Your Feb. 11 editorial “Killer kitties” was unbelievable. It stopped just short of calling for the total destruction of the local rat patrol.
I like the sound of crickets on a summer night. Maybe we should kill all of the birds that eat crickets.
Cats kill other animals besides birds: mice, rats, shrews, ground moles, and other destructive rodents that we put out poisons to try to kill.
Feral cats are wild predators looking for a meal, no different from hawks, snakes, raccoons, and other animals who also eat birds.
I feel much more comfortable seeing a cat walking through my backyard than a rat.
Cats leaving wildlife alone
My wife and I have had cats off and on for well over 50 years. I have never considered any of them as threats to local wildlife.
I look out my back door — as do our two kitties — and see squirrels, bunnies, birds of all types, and the occasional chipmunk. There has been a flock of robins feeding from berry trees across the street. I have yet to see any cats — feral or otherwise — stalking our red-breasted friends.

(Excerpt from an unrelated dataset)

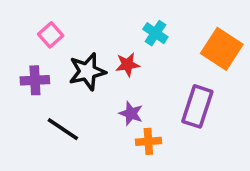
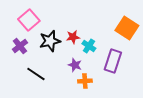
cyan cross: (155, 33) -> (89, 46), moved
pink square: (51, 35) -> (29, 20), size x1.5
purple cross: (35, 80) -> (20, 46), turned -35

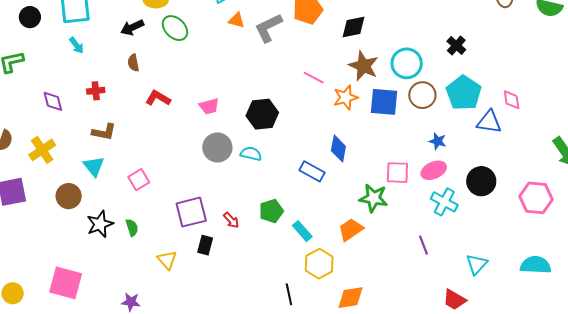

Those who saved man at Y lauded
Highest praise goes to the lifeguards and other staff members at the West Toledo YMCA, and to the emergency medical service personnel who attended to a man who was unconscious in the Y’s swimming pool and saved his life (“Man pulled from water at YMCA will survive,” Feb. 13). These quiet heroes deserve recognition.
ODOT worker should get award
Kudos to George Seambos for his alert observation and quick action (“Wrong-way driver diverted by snowplow; ODOT employee’s actions on U.S. 23 praised by police,” Feb. 2).
He saved God knows how many lives by stopping a 65-year old motorist who was driving on the wrong side of U.S. 23 in Sylvania.
Mr. Seambos’ story should be planted in every lawmaker’s office in Washington, to teach them a lesson. His deed is a reminder to the partisan politicians who are drunk on their hubris and hell-bent on taking our country the wrong way.
Dog warden, zoo letter repulsive
I found the Feb. 5 Readers’ Forum letter “Dog warden, zoo can help each other,” proposing a synergistic relationship between the Toledo Zoo and the Lucas County Dog Warden’s office, repulsive.
I hope the writer never finds himself homeless. His next meal may be zebra or dachshund.